Checking the return of malloc() for NULL is not currently considered good practice, because (a) on most platforms malloc is guaranteed not to return NULL, even if the system is out of memory, and (b) on the few platforms where malloc can return NULL, handling that case in practice basically never works.
> Checking the return of malloc() for NULL is not currently considered good practice
Why?
To quote malloc(3):
On error, these functions return NULL. NULL may also be returned by a
successful call to malloc() with a size of zero, or by a successful call to
calloc() with nmemb or size equal to zero.
I'm not disagreeing with your assertion that on linux, in practice, it doesn't return NULL -- (in fact, I didn't know that! and would appreciate being pointed at whatever I need to RTFM...) -- I just prefer code that's conservative, that follows the "letter of the law" when it comes to return values.
If you write code that tests for null out of malloc, you have to commit to that code as a feature and have a test strategy for it. Simply porting the program to a platform where malloc returns null isn't enough; there are various cases to probe, like your very first malloc failing because the program was started in a low-memory environment. Or the case that the 99th malloc fails after 98 good ones.
> For instance, I generally abort() on NULL after printing a message.
Ok, but...how are you printing the message?
On many platforms, with many standard libraries (glibc, for instance), printf et al will themselves malloc memory, so you're testing for a system telling you it couldn't allocate memory and then in response, potentially triggering further quite-likely-failing allocations that may or may not be handled by the library.
This is why people generally don't bother to check for NULL mallocs. Even if you're on a system that will even tell you you're in that situation (rare, these days, outside of the embedded world), there's almost nothing useful you can do.
You’re absolutely correct, in this manner of development you just hit a wall and call it a day.

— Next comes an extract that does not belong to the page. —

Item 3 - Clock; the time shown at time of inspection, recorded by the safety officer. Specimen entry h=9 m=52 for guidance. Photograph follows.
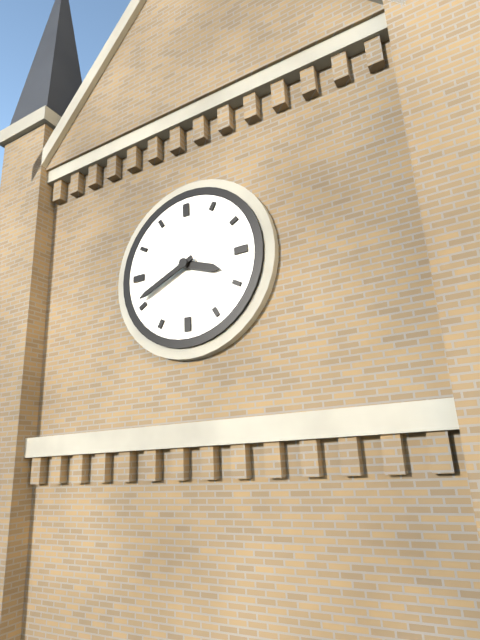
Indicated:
h=3 m=41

A few years back I read quite a few papers on NASA’s development standards and did quite a bit of kernel dev also.
I no longer do any allocations on daemonized or driver code like this. It’s far better to preallocate pools, store temp objects on stack and generally never malloc outside of the pool management.
When we hit the alloc wall, we now have well-defined behaviors and can gracefully choose whether to reject, clean or error out. Additionally our code is generally more performant, less buggy, and easier to debug.
- come up with a requirement about handling the bad result
- put in the code which does it
- test the code
> I generally abort() on NULL after printing a message.
On most modern systems, accessing the null pointer will also abort; you just won't get the nice error message. It will look the same as if the program hit a runaway recursion, or corrupt memory. The location in the program where it happened is equally traceable either way (with a core dump or debugger). Neither a segfault nor abort() do any graceful cleanup of anything. Basically, this is only a tiny increment in software quality over not handling the NULL at all.
>on most platforms malloc is guaranteed not to return NULL
This is only true on Linux, and isn't even guaranteed there. I'm pretty sure the default overcommit handling mode is still to refuse allocations that are much larger than there is free memory to support. (This was the case around 2.6.)
It's generally preferable for software to check if malloc() failed and have a chance to recover.
Malloc will in some cases return null when the allocation is too large. This might happen long before system is out of memory and it is very much indeed preferred and practical to abort allocations in those cases.
Those are rather specific cases, though, aren't they? I'd imagine malloc only returns NULL when virtual address space is exhausted, not physical memory. So if you make an exceedingly large allocation for a very specific, massive thing, then yes, you might want to handle that. But if your allocation was rather small, then you are back to what your parent commentator said and are probably better off aborting.
The only time you should avoid checking malloc() return values are for special mallocs that really cannot return NULL. One example is FreeBSD's kernel malloc() when called with the M_WAITOK flag.
On a 32bit process that is easily achieved and also if the virtual memory has been fragmented.
I've encountered many situations where malloc will return null in real world applications. Some of which we really wanted to handle that scenario and fail gracefully or continue with less memory usage (and thus less performance).
Eh? When did that get started? You are claiming resources. Not checking if you got them is a leap of faith, period. If nothing else, you can abort the program before nastier things happen.
This is correct. What happens when you are trying to rely on malloc'd memory for sensitive calculations? Reading an invalid pointer is undefined behavior. I see no reason why "it almost never works" to check for NULL and abort if necessary.
> Checking the return of malloc() for NULL is not currently considered good practice
This is simply false. I was a TA for the intro C class at CMU last year, and we still teach to check for NULL. In fact, we mark down students who do not do so.